Example of the structured data that is translated by each UI platform.

Sharing UI in Addition to Business Logic

Recently, we moved away from separate UI implementations to a common implementation of Compose Multiplatform’s UI on both Android and iOS. We did this because, as we built out more features, the application’s UI was beginning to grow in complexity. We also found that, on a team that does not have dedicated iOS or Android developers, context switching between Jetpack Compose and SwiftUI led to a development process that was somewhat tedious and more prone to errors. Compose Multiplatform UI allows us to be more confident in the fact that our UI will be the same on both platforms.

kotlin
1data class WelcomeBodyModel(
2  val onCreateAccount: () -> Unit,
3  override val onBack: () -> Unit,
4  override val eventTrackerScreenInfo: EventTrackerScreenInfo? = null,
5) : BodyModel() {
6  @Composable
7  override fun render(modifier: Modifier) {
8    Column(
9      modifier = Modifier.fillMaxSize(),
10      horizontalAlignment = Alignment.CenterHorizontally,
11      verticalArrangement = Arrangement.Center
12    ) {
13      Label("Welcome, let's create your account.")
14      Button(text = "Continue", onClick = StandardClick(onCreateAccount))
15    }
16  }
17}
18

Structured data used for UI rendering, modified to include the Compose Multiplatform rendering logic now used on both Android and iOS platforms.

Today, Kotlin Multiplatform comprises about 95% of our app’s codebase. Because much of the core functionality in Bitkey was already built in Kotlin Multiplatform, migrating the UI to Compose Multiplatform felt less like a code migration and more like a cleanup exercise in removing duplicated code. In a lot of ways it was exactly that. Since our Android UI was already using Jetpack Compose, a big chunk of adopting Compose Multiplatform was just moving Android sources to shared code, allowing us to spend most of our energy on solving for platform-specific edge cases. During testing, we discovered a number of bugs that turned out to be small differences between the two platforms.

Improving Parity

Surfacing variances between platforms is a side effect of Kotlin Multiplatform’s greatest strengths.

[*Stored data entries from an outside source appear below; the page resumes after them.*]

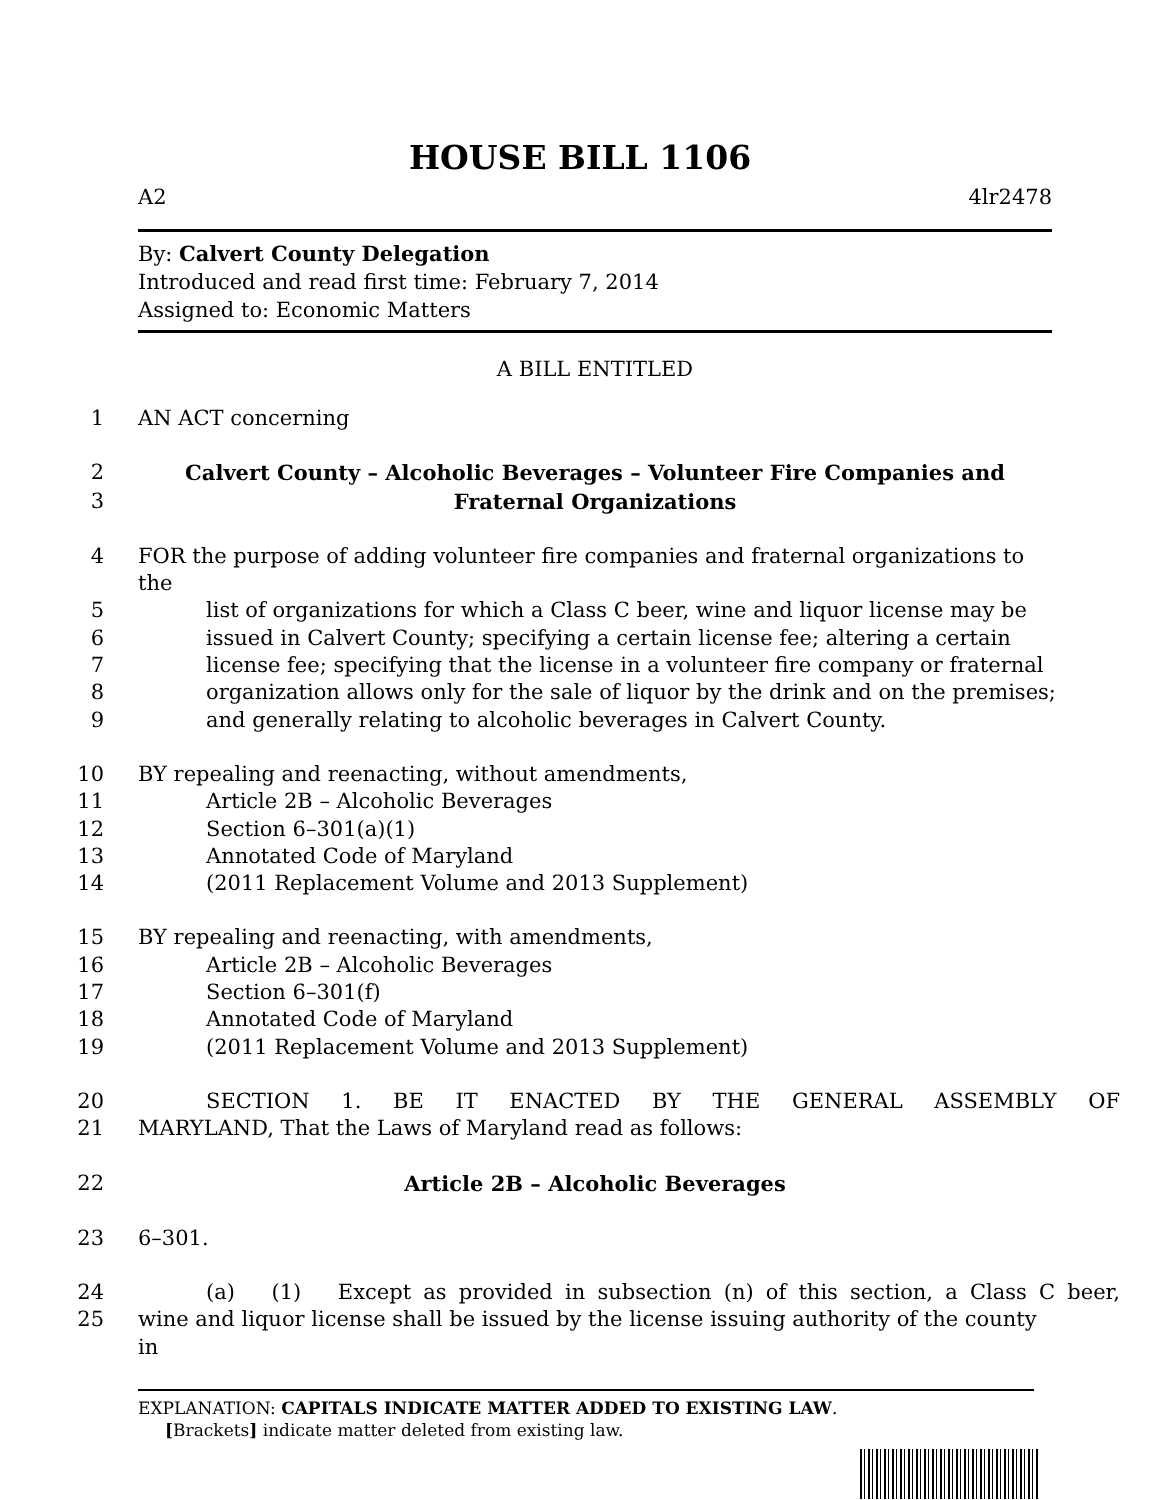HOUSE BILL 1106
A2 4lr2478
By: Calvert County Delegation
Introduced and read first time: February 7, 2014
Assigned to: Economic Matters
A BILL ENTITLED
1 AN ACT concerning
2 Calvert County – Alcoholic Beverages – Volunteer Fire Companies and
3 Fraternal Organizations
4 FOR the purpose of adding volunteer fire companies and fraternal organizations to the
5 list of organizations for which a Class C beer, wine and liquor license may be
6 issued in Calvert County; specifying a certain license fee; altering a certain
7 license fee; specifying that the license in a volunteer fire company or fraternal
8 organization allows only for the sale of liquor by the drink and on the premises;
9 and generally relating to alcoholic beverages in Calvert County.
10 BY repealing and reenacting, without amendments,
11 Article 2B – Alcoholic Beverages
12 Section 6–301(a)(1)
13 Annotated Code of Maryland
14 (2011 Replacement Volume and 2013 Supplement)
15 BY repealing and reenacting, with amendments,
16 Article 2B – Alcoholic Beverages
17 Section 6–301(f)
18 Annotated Code of Maryland
19 (2011 Replacement Volume and 2013 Supplement)
20 SECTION 1. BE IT ENACTED BY THE GENERAL ASSEMBLY OF
21 MARYLAND, That the Laws of Maryland read as follows:
22 Article 2B – Alcoholic Beverages
23 6–301.
24 (a) (1) Except as provided in subsection (n) of this section, a Class C beer,
25 wine and liquor license shall be issued by the license issuing authority of the county in
EXPLANATION: CAPITALS INDICATE MATTER ADDED TO EXISTING LAW.
[Brackets] indicate matter deleted from existing law.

Most of these differences aren’t intentional. Sometimes they’re a product of two different engineers with different interpretations of the same requirements. Sometimes, they’re bugs that go unnoticed because each platform’s testing was done in isolation. Whatever the cause, Kotlin Multiplatform surfaces them more easily and gives both applications tighter feature parity.

Resolving UI differences is one thing, but application logic is another. Bitkey handles very complex and very sensitive business logic on the client side. For us, putting this logic into the hands of customers is an intended feature. Where many applications would attempt to move this kind of complex logic to the server to avoid platform variations, this kind of arrangement would work against Bitkey’s goals to run verifiable open source code. It would move critical operations out of customers’ hands and into our own–a move that would require them to essentially trust that the code we published as open source was actually the code running on our servers. In bitcoin circles, where “don’t trust, verify” is taken as gospel, this kind of arrangement is a non-starter. Kotlin Multiplatform solves this problem instead by removing duplication between our platforms, which is critical for the Bitkey app.

One Team, Two Platforms

One unanticipated benefit we’ve seen from committing to cross-platform development is organizational. On most products, mobile engineering is split between iOS and Android development. You may have a few individuals who write code for both, but the majority operate almost like they’re on two separate teams. Each platform has its own goals, its own technical debt, and its own meetings and processes to address them. Inevitably, one team will fall slightly behind the other, making everything more difficult to plan. With a shared codebase, this entire class of problems disappears. The entire mobile team can meet to discuss technical goals because they’re shared across one project. When estimating work, there’s no need to consider the capacity or development velocity of each platform, because it’s essentially one platform. Socially, we feel like one team, too, and that counts for a lot.